Comcast's Xfinity internet/TV/home phone service is one of the most popular across the United States, and according to a report from BuzzFeed News, two individual security vulnerabilities left the social security numbers and home addresses of all 26.5 million subscribers exposed and accessible to even novice hackers.
Comcast says that there's no reason to believe any information was actually stolen, but even so, here's what you should know about what's going on.
The first of the two vulnerabilities allowed attackers to obtain customers' full addresses using Comcast's in-home authentication system.
When connected to your home Xfinity network, you could log in to pay your bill by simply selecting the correct address from a list of five (see the picture above).
As BuzzFeed News notes in its article:
If a hacker obtained a customer's IP address and spoofed Comcast using an "X-forwarded-for" technique, they could repeatedly refresh this login page to reveal the customer's location. That's because each time the page refreshed, three addresses would change, while one address, the correct address, remained the same.

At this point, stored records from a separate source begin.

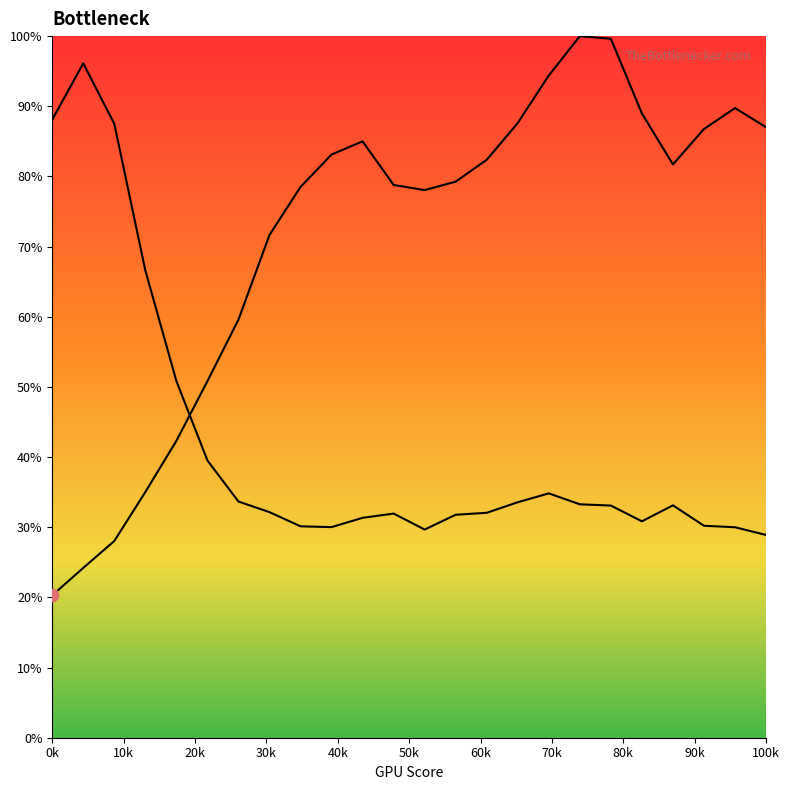

Is the value of Y0 at 11 greater than the value of Y1 at 90k?

Yes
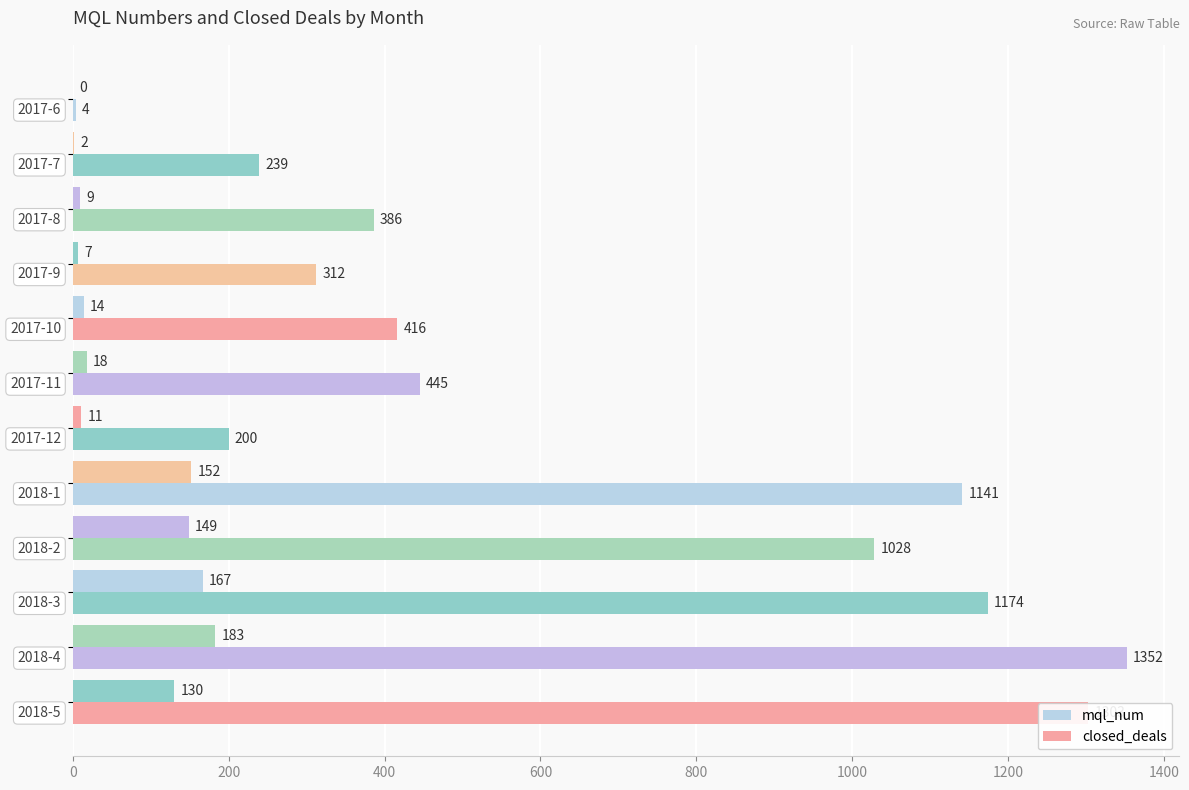

Count the number of categories in the chart.

12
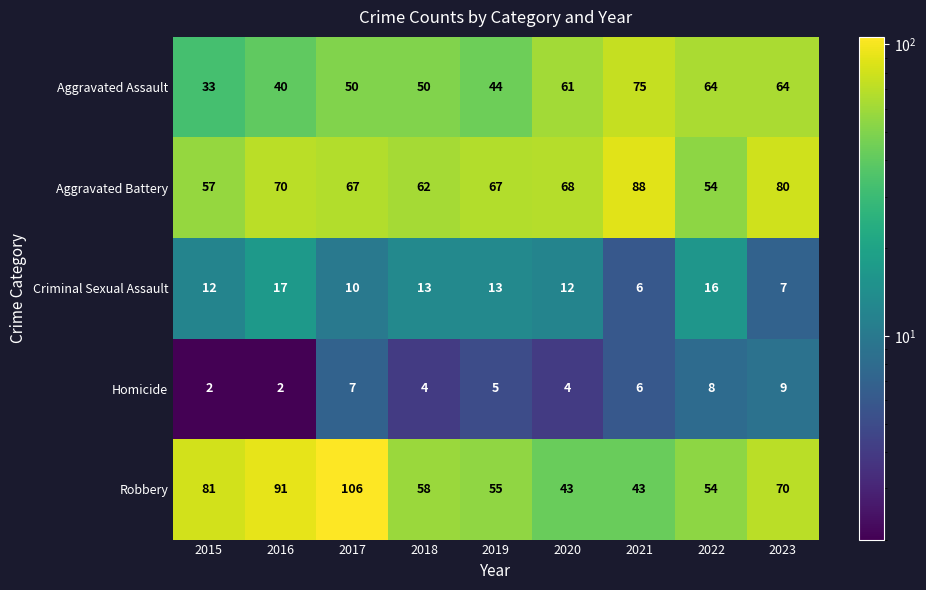

Rank the series by their maximum value, from lowest to highest.

Homicide, Criminal Sexual Assault, Aggravated Assault, Aggravated Battery, Robbery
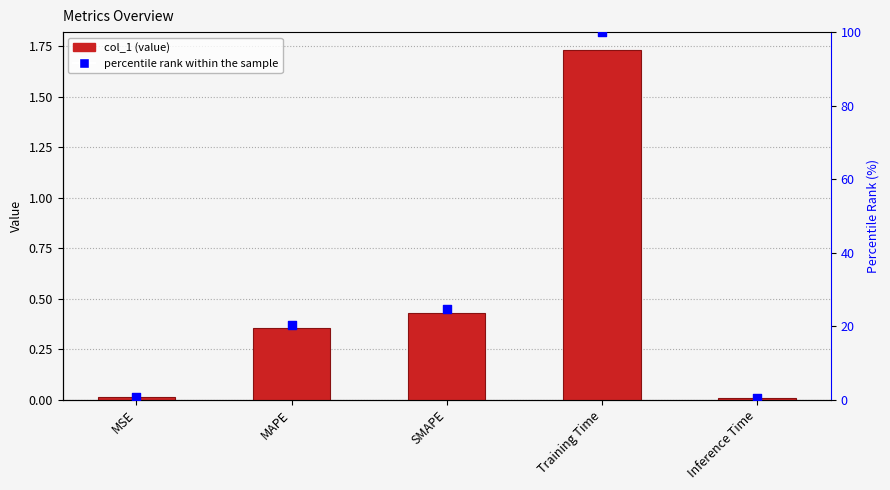

Is the value of col_1 at MAPE greater than the value of percentile rank within the sample at MSE?

No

The second vulnerability has the potential to be even more damning as it exposed the last four digits of social security numbers,
On the log-in page for Comcast Authorized Dealers (Comcast employees that are selling the service at other retailers), the "Exisitng Customer Address" page asks for a user's address, last four digits of their SSN, account pin, and drivers license number.
The last four social security number digits are shown on this page, and by just having the billing address of a customer, an attacker could use a brute-force attack to repeatedly enter four-number combos until they got the right match. Per BuzzFeed News:
Because the login page did not limit the number of attempts, hackers could use a program that runs until the correct Social Security number is inputted into the form.
What you can do to protect yourself
The in-home authentication system has since been disabled after Comcast was informed of the vulnerability, and for the Authorized Dealer log-in, Comcast says it's placed "a strict rate limit on the portal" to prevent it from being abused.
Although Comcast is still conducting an investigation into the matter, the company says it doesn't believe any information was wrongfully used.
Even so, it's never a bad idea to update your password or start using two-factor authentication for all your online accounts when something like this pops up. In these situations, you can never be too safe.